Social Media: a risk assessment

LinkedIn - customers out


You should always beware of geeks bearing gifts

LinkedIn. Facebook. You’re made to feel you’re missing the boat if you don’t adopt these new wonder drugs. Ignore them at your peril. Embrace them at your peril. The Hobson’s choice is yours. But which is the more dangerous?

There’s only one way to find out: risk assessment.

"‘The big challenge facing companies that embrace social media sites is the protection of their intellectual property," says Mitchell Feldman, sales and marketing director of The Internet Group. Historically, he explains, companies have invested in systems that protect them from data leakage. This could be anything from activity recording, print monitoring, email archiving right through to key logging.

There’s a problem though. Enterprises are discovering a new enemy. Worse still, it’s one they’d originally imagined was their friend. In The Art of War, generals are advised, keep your friends close, and your enemies closer. But somehow, this doesn’t seem right.

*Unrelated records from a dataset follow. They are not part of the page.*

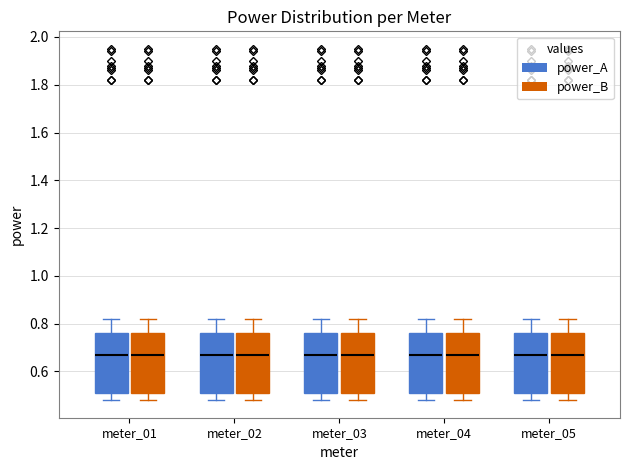

Reading left to right, transcribe this box plot: for each box, give where its median line is, the range the box spans, and where its two whiskers end, as read against the y-axis. The values are not printed on the chart, so give them approximately, as read against the axis.

meter_01 (power_A): median 0.68, box 0.52 to 0.76, whiskers 0.48 to 0.82
meter_01 (power_B): median 0.68, box 0.52 to 0.76, whiskers 0.48 to 0.82
meter_02 (power_A): median 0.68, box 0.52 to 0.76, whiskers 0.48 to 0.82
meter_02 (power_B): median 0.68, box 0.52 to 0.76, whiskers 0.48 to 0.82
meter_03 (power_A): median 0.68, box 0.52 to 0.76, whiskers 0.48 to 0.82
meter_03 (power_B): median 0.68, box 0.52 to 0.76, whiskers 0.48 to 0.82
meter_04 (power_A): median 0.68, box 0.52 to 0.76, whiskers 0.48 to 0.82
meter_04 (power_B): median 0.68, box 0.52 to 0.76, whiskers 0.48 to 0.82
meter_05 (power_A): median 0.68, box 0.52 to 0.76, whiskers 0.48 to 0.82
meter_05 (power_B): median 0.68, box 0.52 to 0.76, whiskers 0.48 to 0.82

Feldman explains how companies have lost the plot. “Sites like Linkedin are great for business and most business owners encourage their client facing staff to interact with their clients and prospects through this medium,” he says. It has caught on because it is regarded as socially acceptable and less intrusive than a direct email.

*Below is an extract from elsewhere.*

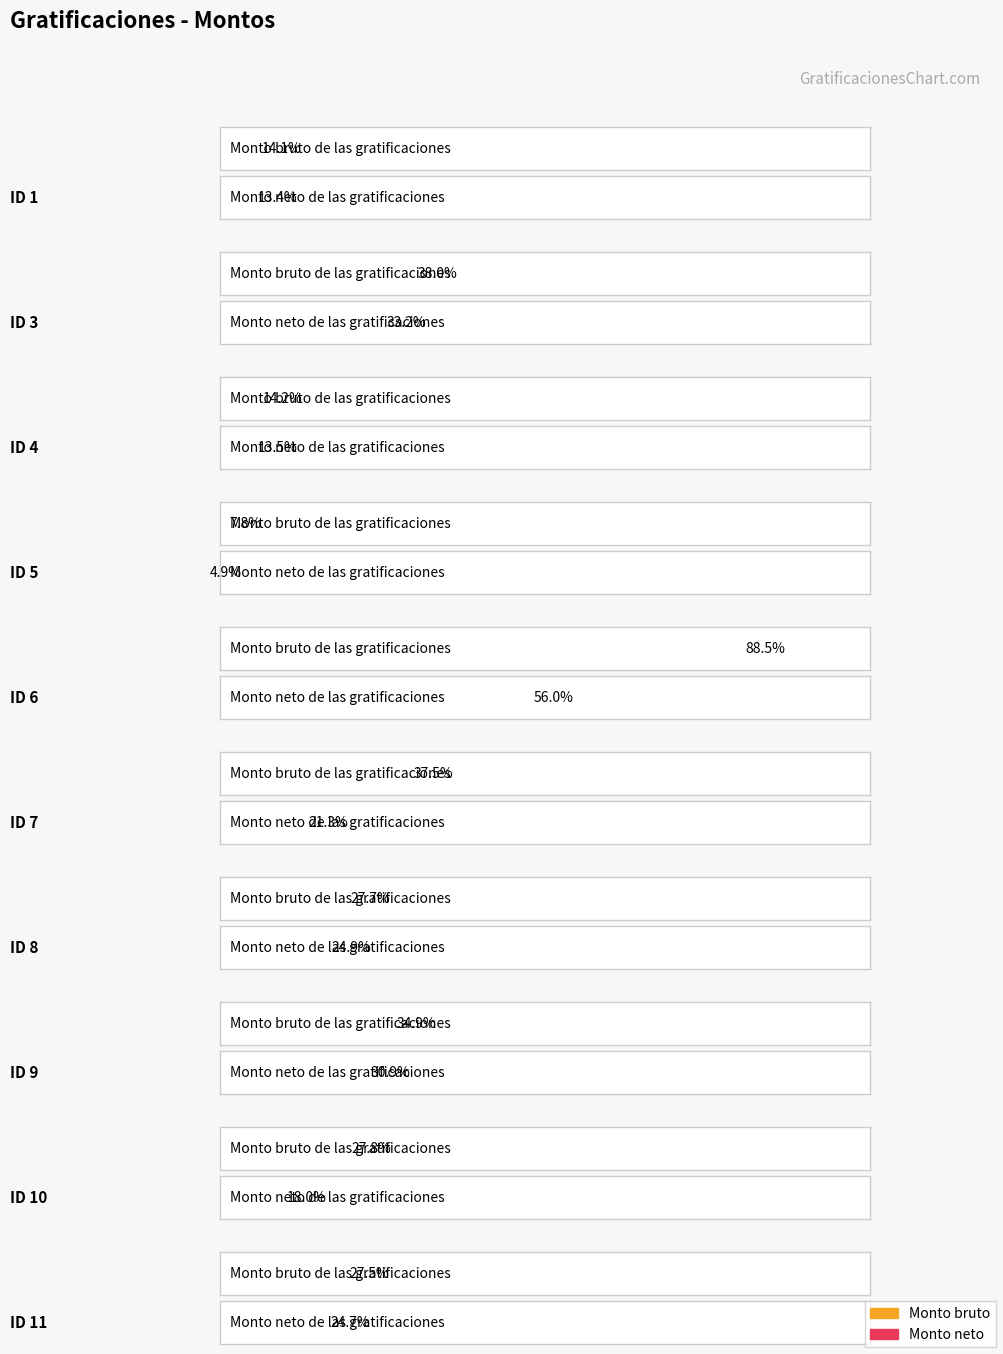

What is the highest value of the Monto neto de las gratificaciones series?

33590.4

But increasingly often, when a staff member leaves a company, they leave with their Linkedin account and full access to the clients they had worked with. This means they no longer have to try and steal client databases. ‘They have their own online and legal version of your client database already,’ says Feldman.

Typically, when people leave companies they do not update their working status, says Feldman. So they claim they still work for The Hambleton Group, and then approach the clients under this guise. Poor old Hambleton is left powerless as he doesn’t own the Linkedin account. “Linkedin needs to have a feature so the owner of the business can update a users record by saying ‘no longer employed’,” says Feldman. “This would make life much fairer for the employer and make Linkedin more accurate.”

Sites like Facebook where companies have fan pages are typically populated with clients and partners alike. This is a potential opportunity for a previous employee or even a competitor to attack their client base. Clearly this is highly undesirable to any company.

The third problem is keeping all these social sites up to date. It is now a full time job for larger firms to keep these well administered.
Feldman says user leaving forms now need to be updated with the following items:
Remove user from Facebook Group
Remove user from Linkedin Group
Remove users as follower of Twitter

“Social media sites are great but need to be treated with absolute care or they will come back and bite you!” he says.

Social media is a gift. But to paraphrase the advice given by the Trojans: beware geeks bearing gifts.